Gold futures rose the highest in a week as gains in prices of oil dampened concerns that the inflation will be lower, reviving the metal’s demand as a store of wealth.
Aggregate trading almost doubled in comparison to the 100-day average data. Yesterday, trading in gold options indicated that traders were less interested in the further price declines with the losses for the three-most traded puts. Brent crude increased more than 2.8% today.
Bloomberg Businessweek quoted director of metals trading at Vision Financial Markets, David Merger as having said, “The spike in oil prices acted as a catalyst.

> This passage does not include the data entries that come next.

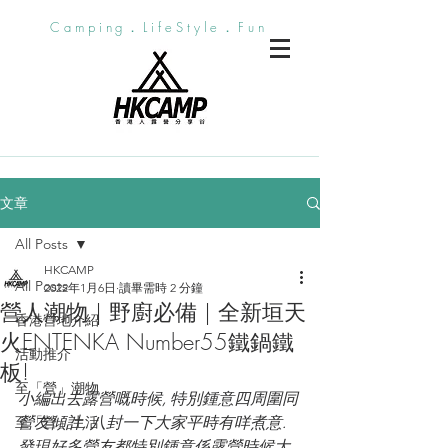
Camping．LifeStyle．Fun
文章
All Posts
HKCAMP
All Posts
2022年1月6日
讀畢需時 2 分鐘
營人潮物 | 野廚必備 | 全新垣天
香港營地介紹
火ENTENKA Number55鐵鍋鐵
活動推介
板!
至「營」潮物
小編出去露營嘅時候, 特別鍾意四周圍同
至「營」生活
營友傾計, 八封一下大家平時有咩煮意. 
發現好多營友都特別鍾意係露營時候大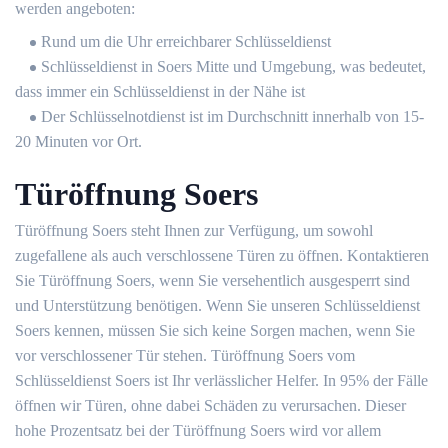
werden angeboten:
Rund um die Uhr erreichbarer Schlüsseldienst
Schlüsseldienst in Soers Mitte und Umgebung, was bedeutet,
dass immer ein Schlüsseldienst in der Nähe ist
Der Schlüsselnotdienst ist im Durchschnitt innerhalb von 15-
20 Minuten vor Ort.
Türöffnung Soers
Türöffnung Soers steht Ihnen zur Verfügung, um sowohl
zugefallene als auch verschlossene Türen zu öffnen. Kontaktieren
Sie Türöffnung Soers, wenn Sie versehentlich ausgesperrt sind
und Unterstützung benötigen. Wenn Sie unseren Schlüsseldienst
Soers kennen, müssen Sie sich keine Sorgen machen, wenn Sie
vor verschlossener Tür stehen. Türöffnung Soers vom
Schlüsseldienst Soers ist Ihr verlässlicher Helfer. In 95% der Fälle
öffnen wir Türen, ohne dabei Schäden zu verursachen. Dieser
hohe Prozentsatz bei der Türöffnung Soers wird vor allem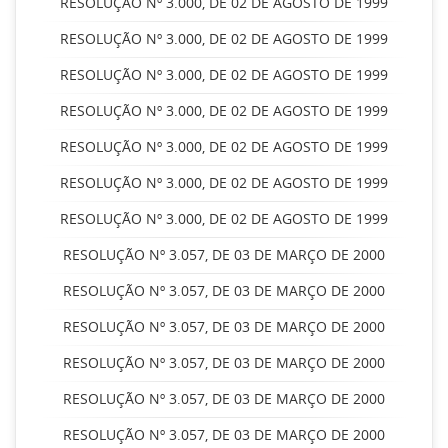
RESOLUÇÃO Nº 3.000, DE 02 DE AGOSTO DE 1999
RESOLUÇÃO Nº 3.000, DE 02 DE AGOSTO DE 1999
RESOLUÇÃO Nº 3.000, DE 02 DE AGOSTO DE 1999
RESOLUÇÃO Nº 3.000, DE 02 DE AGOSTO DE 1999
RESOLUÇÃO Nº 3.000, DE 02 DE AGOSTO DE 1999
RESOLUÇÃO Nº 3.000, DE 02 DE AGOSTO DE 1999
RESOLUÇÃO Nº 3.000, DE 02 DE AGOSTO DE 1999
RESOLUÇÃO Nº 3.057, DE 03 DE MARÇO DE 2000
RESOLUÇÃO Nº 3.057, DE 03 DE MARÇO DE 2000
RESOLUÇÃO Nº 3.057, DE 03 DE MARÇO DE 2000
RESOLUÇÃO Nº 3.057, DE 03 DE MARÇO DE 2000
RESOLUÇÃO Nº 3.057, DE 03 DE MARÇO DE 2000
RESOLUÇÃO Nº 3.057, DE 03 DE MARÇO DE 2000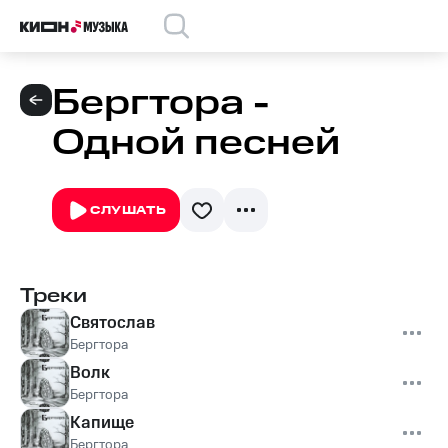
Бергтора -
Одной песней
СЛУШАТЬ
Треки
Святослав
Бергтора
Волк
Бергтора
Капище
Бергтора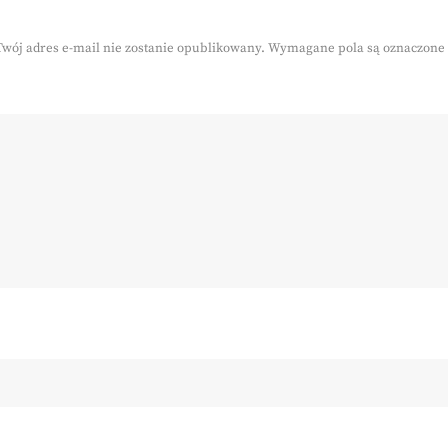
Twój adres e-mail nie zostanie opublikowany.
Wymagane pola są oznaczone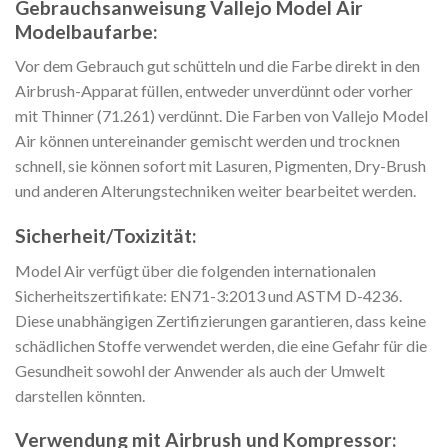
Gebrauchsanweisung Vallejo Model Air
Modelbaufarbe:
Vor dem Gebrauch gut schütteln und die Farbe direkt in den
Airbrush-Apparat füllen, entweder unverdünnt oder vorher
mit Thinner (71.261) verdünnt. Die Farben von Vallejo Model
Air können untereinander gemischt werden und trocknen
schnell, sie können sofort mit Lasuren, Pigmenten, Dry-Brush
und anderen Alterungstechniken weiter bearbeitet werden.
Sicherheit/Toxizität:
Model Air verfügt über die folgenden internationalen
Sicherheitszertifikate: EN71-3:2013 und ASTM D-4236.
Diese unabhängigen Zertifizierungen garantieren, dass keine
schädlichen Stoffe verwendet werden, die eine Gefahr für die
Gesundheit sowohl der Anwender als auch der Umwelt
darstellen könnten.
Verwendung mit Airbrush und Kompressor: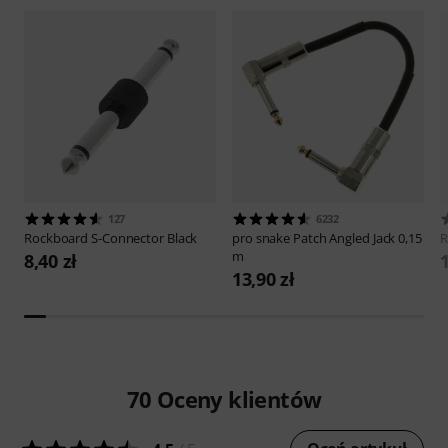
127
6232
Rockboard
S-Connector Black
pro snake
Patch Angled Jack 0,15
R
m
8,40 zł
1
13,90 zł
70
Oceny klientów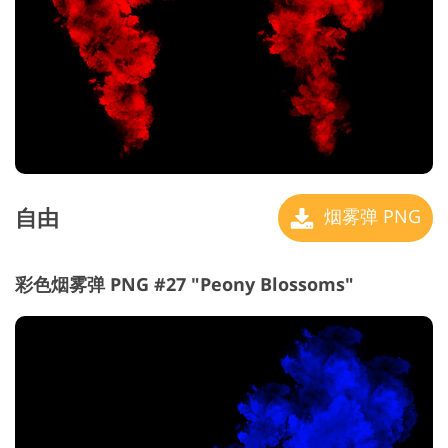
自由
烟雾弹 PNG
彩色烟雾弹 PNG #27 "Peony Blossoms"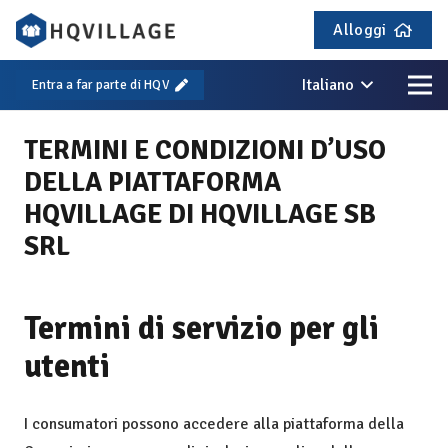
Alloggi
Italiano
Entra a far parte di HQV
TERMINI E CONDIZIONI D’USO
DELLA PIATTAFORMA
HQVILLAGE DI HQVILLAGE SB
SRL
Termini di servizio per gli
utenti
I consumatori possono accedere alla piattaforma della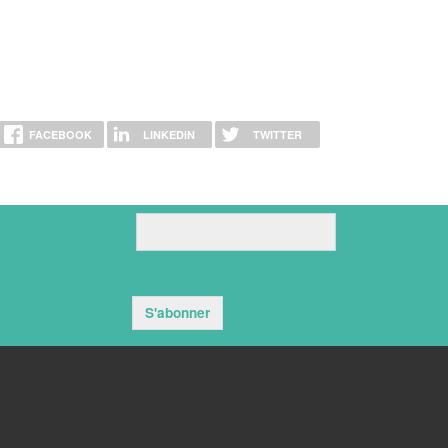
FACEBOOK
LINKEDIN
TWITTER
S'abonner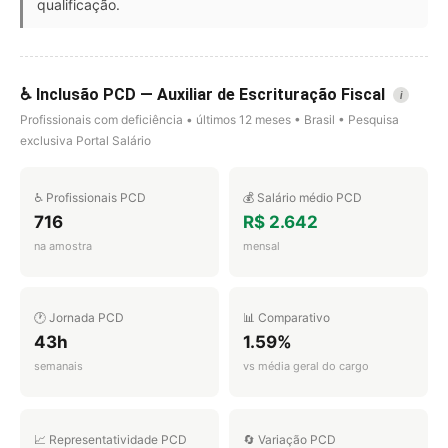
qualificação.
♿ Inclusão PCD — Auxiliar de Escrituração Fiscal
i
Profissionais com deficiência • últimos 12 meses • Brasil • Pesquisa
exclusiva Portal Salário
♿ Profissionais PCD
💰 Salário médio PCD
716
R$ 2.642
na amostra
mensal
🕐 Jornada PCD
📊 Comparativo
43h
1.59%
semanais
vs média geral do cargo
📈 Representatividade PCD
🔄 Variação PCD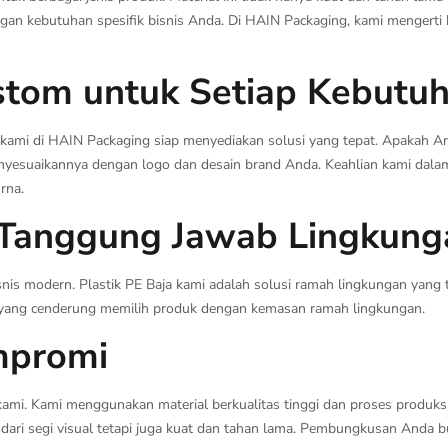
an kebutuhan spesifik bisnis Anda. Di HAIN Packaging, kami mengerti
tom untuk Setiap Kebutu
 kami di HAIN Packaging siap menyediakan solusi yang tepat. Apakah An
nyesuaikannya dengan logo dan desain brand Anda. Keahlian kami dala
rna.
 Tanggung Jawab Lingkung
nis modern. Plastik PE Baja kami adalah solusi ramah lingkungan yang
 yang cenderung memilih produk dengan kemasan ramah lingkungan.
mpromi
 kami. Kami menggunakan material berkualitas tinggi dan proses produk
ari segi visual tetapi juga kuat dan tahan lama. Pembungkusan Anda 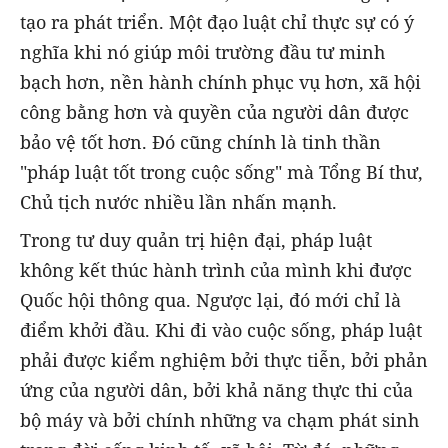
tạo ra phát triển. Một đạo luật chỉ thực sự có ý
nghĩa khi nó giúp môi trường đầu tư minh
bạch hơn, nền hành chính phục vụ hơn, xã hội
công bằng hơn và quyền của người dân được
bảo vệ tốt hơn. Đó cũng chính là tinh thần
"pháp luật tốt trong cuộc sống" mà Tổng Bí thư,
Chủ tịch nước nhiều lần nhấn mạnh.
Trong tư duy quản trị hiện đại, pháp luật
không kết thúc hành trình của mình khi được
Quốc hội thông qua. Ngược lại, đó mới chỉ là
điểm khởi đầu. Khi đi vào cuộc sống, pháp luật
phải được kiểm nghiệm bởi thực tiễn, bởi phản
ứng của người dân, bởi khả năng thực thi của
bộ máy và bởi chính những va chạm phát sinh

There was a lot of fund buying.”
December delivery gold futures increase 1.35 to $1,176.10 per ounce on the Comex in New York, on track for the largest gain since November 7. The total volume was estimated at 225,706 contracts.
Above 10,000 December delivery gold contracts were traded at 10.06 am and prices rose around 1.5% within six minutes and erased the previous declines.
According to Market Watch, head of commodity research at Commerzbank, Eugen Weinberg had said in a note earlier in the week that the outflows were being suffered by gold exchange traded products and that was likely to continue as long as the US equities continued to surge.
He said that institutional investors are forced to invest their capital in assets that have better returns because of performance reasons.
Senior commodity broker at R.J. O’Brien & Associates, Phil Streible said, “A lot of buy stops were triggered at $1,167.40 and that brought in the upward momentum. Today’s run-up was largely technical, and a few investors bought gold after oil prices showed some strength.”
December delivery silver futures gained 1.8% to $15.90 per ounce. The price has dropped as much as 2.4% earlier. The aggregate trading was 73% above the 100-day average.